オレは放課後、当時通っていた中学の、施錠された屋上の扉の前で眠ってしまった。
泣き疲れて眠ってしまったオレを、そのナナシが見つけて起こしたのが最初の出会いで――。
「ユーヤはここから帰れそー?」
「んっ? ……まあ、スマホに地図機能があるし、家に帰るのは問題ないはずだ」
「そっか」
「おう。そんじゃあ、オレは帰るとしますかね」
「……うん」
オレは名残惜しくなりながらも、来た道の方へと振り返った。
「あ、あのさ!」
「なんだ?」
声に釣られて鞍馬に視線を向ける。
「……夜、ラインしてもいーい?」
「え? あ……お、おう!」
返事を聞いた鞍馬が、はにかんだ顔で「んじゃ、家に着いたらラインで報告してよー?」と言う。
それに対してオレは「分かった」と一言だけ告げることで答えた。
スマホを取り出し、マップのアプリを立ち上げる。
姉ちゃんが勝手に自宅のポイントを登録しているから、ルート検索で帰ることが可能だ。
けど、その前に新規でポイントを設定する。

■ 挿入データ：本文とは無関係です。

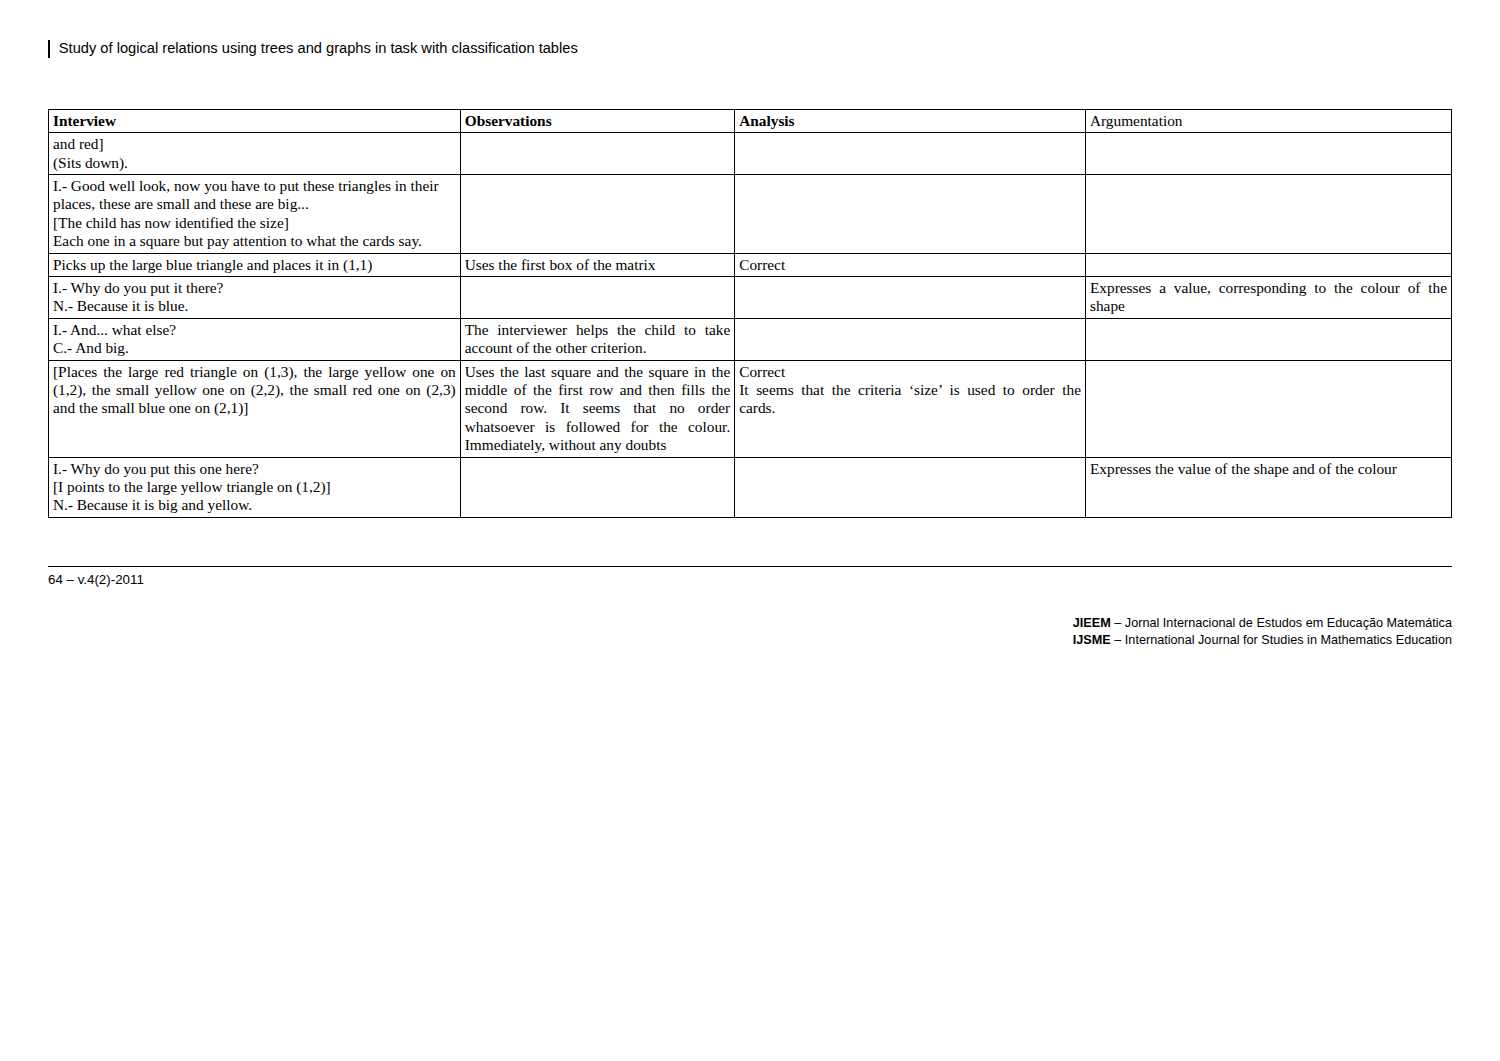Study of logical relations using trees and graphs in task with classification tables
| Interview | Observations | Analysis | Argumentation |
| --- | --- | --- | --- |
| and red] (Sits down). | | | |
| I.- Good well look, now you have to put these triangles in their places, these are small and these are big... [The child has now identified the size] Each one in a square but pay attention to what the cards say. | | | |
| Picks up the large blue triangle and places it in (1,1) | Uses the first box of the matrix | Correct | |
| I.- Why do you put it there? N.- Because it is blue. | | | Expresses a value, corresponding to the colour of the shape |
| I.- And... what else? C.- And big. | The interviewer helps the child to take account of the other criterion. | | |
| [Places the large red triangle on (1,3), the large yellow one on (1,2), the small yellow one on (2,2), the small red one on (2,3) and the small blue one on (2,1)] | Uses the last square and the square in the middle of the first row and then fills the second row. It seems that no order whatsoever is followed for the colour. Immediately, without any doubts | Correct It seems that the criteria ‘size’ is used to order the cards. | |
| I.- Why do you put this one here? [I points to the large yellow triangle on (1,2)] N.- Because it is big and yellow. | | | Expresses the value of the shape and of the colour |
64 – v.4(2)-2011
JIEEM – Jornal Internacional de Estudos em Educação Matemática
IJSME – International Journal for Studies in Mathematics Education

この場所を『鞍馬家』と登録しておくために。
「送ってもらう形になっちゃったけど、ホント、今日は制服あんがと。また明日ねユーヤ」
「ああ。また明日な」
オレは歩き出す。ときたま振り返ると、そのたびに鞍馬が手を振って応えていた。
ったく、早く家入れよ。じゃないと風邪引くぞ? なんて思いながらも、オレは姉ちゃんが待つ我が家へと歩き続けた。
「……お?」
ふと、スマホから視線を上げて気付く。
見上げた夕焼け色と夜の色が混じり合った空で、鮮やかな一番星が輝いてることに。
……うん。今日はなんか、悪くない日だったな。